I began the process of having trousers made by Salva (-tore Ambrosi) just over a year ago. Since then I’ve had two pairs made – in fresco and flannel – and while the quality of the product has been good, the process hasn’t.
Salva had problems with delivery when he first became popular; trousers were often late or didn’t appear at all. I think it’s important to say first that I have had no problems in that regard. My trousers were always delivered when they were meant to be, and at some points were turned around very quickly.
The problems were with consistency. The first finished pair I received fit very well: the waist was perfect, as were the hips and the length. And this is not a usual occurrence – most tailors find it very hard to get the fit right on my seat and thighs the first time.
But the legs were too wide. This might have been a communication problem with inches v centimetres. But they also weren’t half lined, as I had requested. And they had brace buttons rather than side tabs.
I returned them, and received the corrected pair when Salva was next in London (dealing with Salva directly throughout – not the Armoury). The brace buttons had been removed, and the legs narrowed. But there still weren’t any side tabs, nor a half lining.
An important point here is around communication. It turned out that it wasn’t possible to add side tabs, as there was no more of that piece of the cloth left. But Salva didn’t mention this until I asked why they weren’t there. Customer communication and service like this is something a lot of tailors aren’t good at, but I know they lose customers among bespoke newcomers as a result, and that’s a real shame.
Salva offered to make a second pair, and these were a lot better. A nice grey flannel, with the right measurements and details. The fit wasn’t quite as good – the single pleats that had been suggested opened fully, immediately, and therefore lost any function – but otherwise they were an improvement.
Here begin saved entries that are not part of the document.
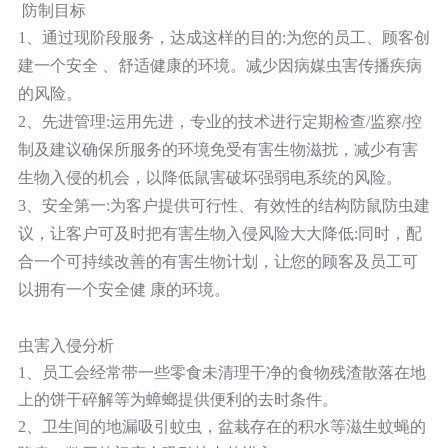
防制目标
1、通过现阶段服务，达成这样的目的:为您的员工、顾客创
建一个安全 、舒适健康的环境。减少因病媒虫害传播疾病
的风险。
2、先进管理:运用先进，专业的技术进行定期检查/监察/控
制及建议确保所服务的环境免受有害生物滋扰，减少有害
生物入侵的机会，以降低鼠害破坏强弱电系统的风险。
3、安全第一:为客户提供可行性、有效性的结构防鼠防虫建
议，让客户可及时把有害生物入侵风险大大降低:同时，配
合一个可持续改善的有害生物计划，让您的顾客及员工可
以拥有一个安全健 康的环境。
虫害入侵分析
1、员工会经常带一些零食未清理干净的食物残渣散落在地
上的饼干碎解等为蟑螂提供便利的去时条件。
2、卫生间的地漏吸引蚊虫，盆栽存在的积水等滋生蚊蝇的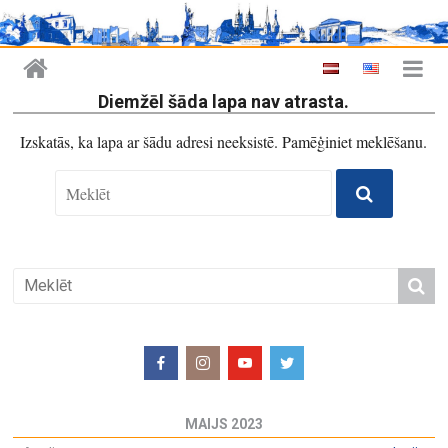
Diemžēl šāda lapa nav atrasta.
Izskatās, ka lapa ar šādu adresi neeksistē. Pamēģiniet meklēšanu.
MAIJS 2023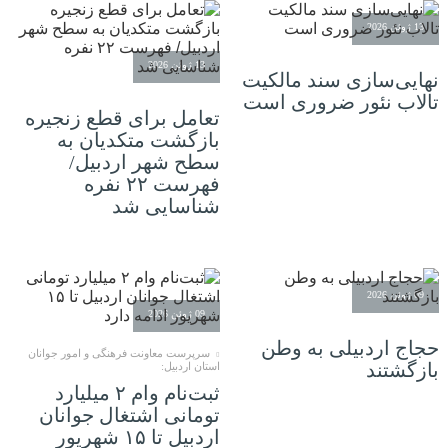
13 ژوئن 2026
13 ژوئن 2026
نهایی‌سازی سند مالکیت
تالاب نئور ضروری است
تعامل برای قطع زنجیره
بازگشت متکدیان به
سطح شهر اردبیل/
فهرست ۲۲ نفره
شناسایی شد
09 ژوئن 2026
09 ژوئن 2026
حجاج اردبیلی به وطن
سرپرست معاونت فرهنگی و امور جوانان
بازگشتند
استان اردبیل:
ثبت‌نام وام ۲ میلیارد
تومانی اشتغال جوانان
اردبیل تا ۱۵ شهریور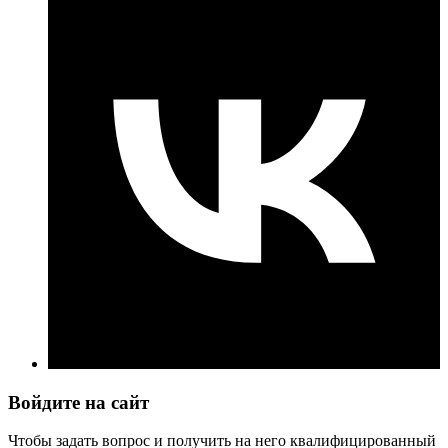
Войдите на сайт
Чтобы задать вопрос и получить на него квалифицированный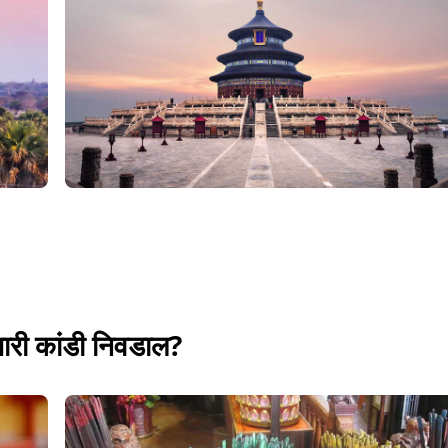
गणारी कांडी निवडाल?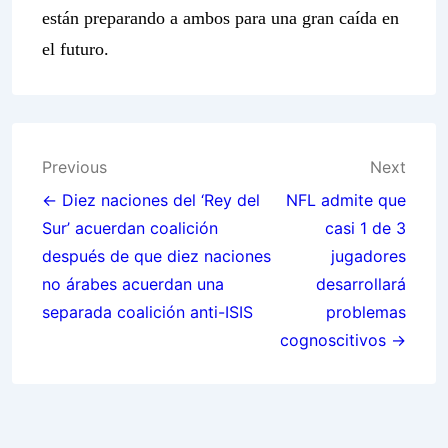
están preparando a ambos para una gran caída en
el futuro.
Post
Previous
Next
navigation
← Diez naciones del ‘Rey del
NFL admite que
Sur’ acuerdan coalición
casi 1 de 3
después de que diez naciones
jugadores
no árabes acuerdan una
desarrollará
separada coalición anti-ISIS
problemas
cognoscitivos →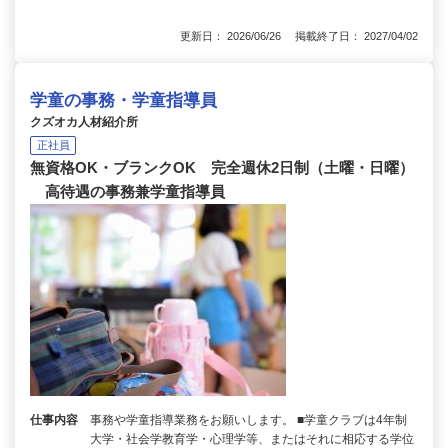
更新日： 2026/06/26 掲載終了日： 2027/04/02
学童の事務・学童指導員
クズオカ人材紹介所
正社員
無資格OK・ブランクOK 完全週休2日制（土曜・日曜）
高待遇の事務兼学童指導員
仕事内容
事務や学童指導業務をお願いします。 ■学童クラブは4年制
大学・社会学教育学・心理学等、またはそれに相応する学位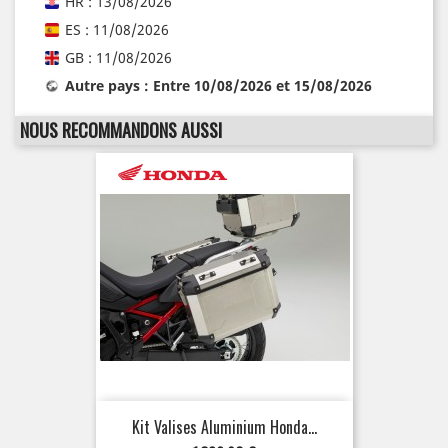
HR : 13/08/2026
ES : 11/08/2026
GB : 11/08/2026
Autre pays : Entre 10/08/2026 et 15/08/2026
NOUS RECOMMANDONS AUSSI
Kit Valises Aluminium Honda...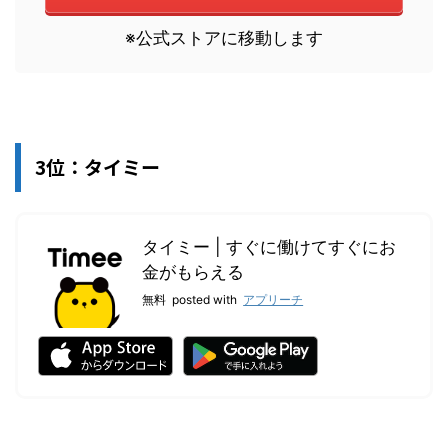
※公式ストアに移動します
3位：タイミー
タイミー | すぐに働けてすぐにお
金がもらえる
無料
posted with
アプリーチ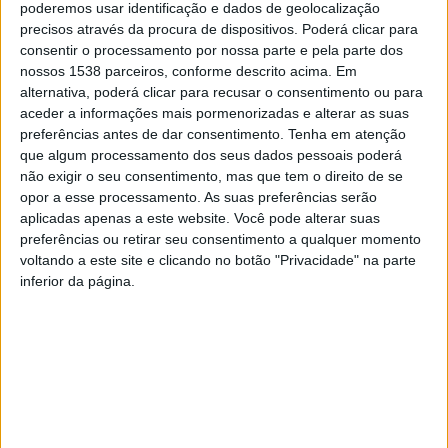
poderemos usar identificação e dados de geolocalização
precisos através da procura de dispositivos. Poderá clicar para
consentir o processamento por nossa parte e pela parte dos
nossos 1538 parceiros, conforme descrito acima. Em
Este ano o projecto promete enriquecer o Bairro com
alternativa, poderá clicar para recusar o consentimento ou para
duas novas pinturas murais, mas também com
aceder a informações mais pormenorizadas e alterar as suas
preferências antes de dar consentimento.
Tenha em atenção
conversas, exposições, oficinas abertas a famílias e ao
que algum processamento dos seus dados pessoais poderá
público em geral e visitas guiadas aos murais
não exigir o seu consentimento, mas que tem o direito de se
opor a esse processamento. As suas preferências serão
realizados. Para além de oferecer aos mais novos a
aplicadas apenas a este website. Você pode alterar suas
oportunidade de adquirir competências e saberes
preferências ou retirar seu consentimento a qualquer momento
voltando a este site e clicando no botão "Privacidade" na parte
artísticos, o projecto também servirá como estímulo
inferior da página.
aos jovens para valorizar o património cultural,
artístico e histórico do Bairro.
A operação ATLAS resulta de uma candidatura ao
NORTE-07-4230-FSE-000078 – CULTURA PARA TODOS,
sendo cofinanciada no âmbito do Programa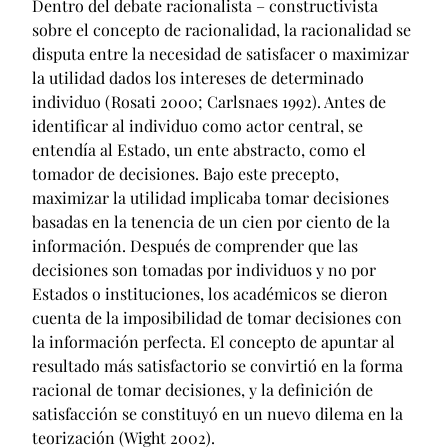
Dentro del debate racionalista – constructivista
sobre el concepto de racionalidad, la racionalidad se
disputa entre la necesidad de satisfacer o maximizar
la utilidad dados los intereses de determinado
individuo (Rosati 2000; Carlsnaes 1992). Antes de
identificar al individuo como actor central, se
entendía al Estado, un ente abstracto, como el
tomador de decisiones. Bajo este precepto,
maximizar la utilidad implicaba tomar decisiones
basadas en la tenencia de un cien por ciento de la
información. Después de comprender que las
decisiones son tomadas por individuos y no por
Estados o instituciones, los académicos se dieron
cuenta de la imposibilidad de tomar decisiones con
la información perfecta. El concepto de apuntar al
resultado más satisfactorio se convirtió en la forma
racional de tomar decisiones, y la definición de
satisfacción se constituyó en un nuevo dilema en la
teorización (Wight 2002).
Unfortunately there was still a problem with consistency. I asked for a slightly wider waistband after the fitting, and this wasn’t done on the final trousers.
I know a lot of people that have fantastic trousers from Salva. When he gets it right, he nails it, as they say. But it’s hard to persist when there is this number of errors – particularly when you live in a city where there are so many alternatives.
Price is also an issue. At around €1000, Salva charges about the same as a Savile Row tailor. And of course he has to travel a lot, which has its own costs.
I have been tempted to spend that amount with other tailors when the trousers were absolutely perfect. John Malone at Anderson & Sheppard, for example, probably cut the best trouser pattern for me ever. And my Cifonelli trousers – as you’d expect – are absolutely beautiful.
But it’s very hard to justify that price with the lack of consistency. You’re just not prepared to risk the disappointment.
And particularly with trousers. Like shirts, there is a lot less room for style than with jackets. You want a consistent trouser that you can order up in any new cloth you see. A couple of new linen for the summer; cream flannel and cavalry twill for the winter.
I really like Salva (which shouldn’t be relevant but inevitably is). But on this evidence he can’t be that maker.
Photos: Jamie Ferguson @jkf_man
Note: As with all my photos, I like to shoot things when they have been worn, rather than just pressed to within an inch of their life. I think it’s more realistic. These fresco trousers had been worn for a day and a half since their last press.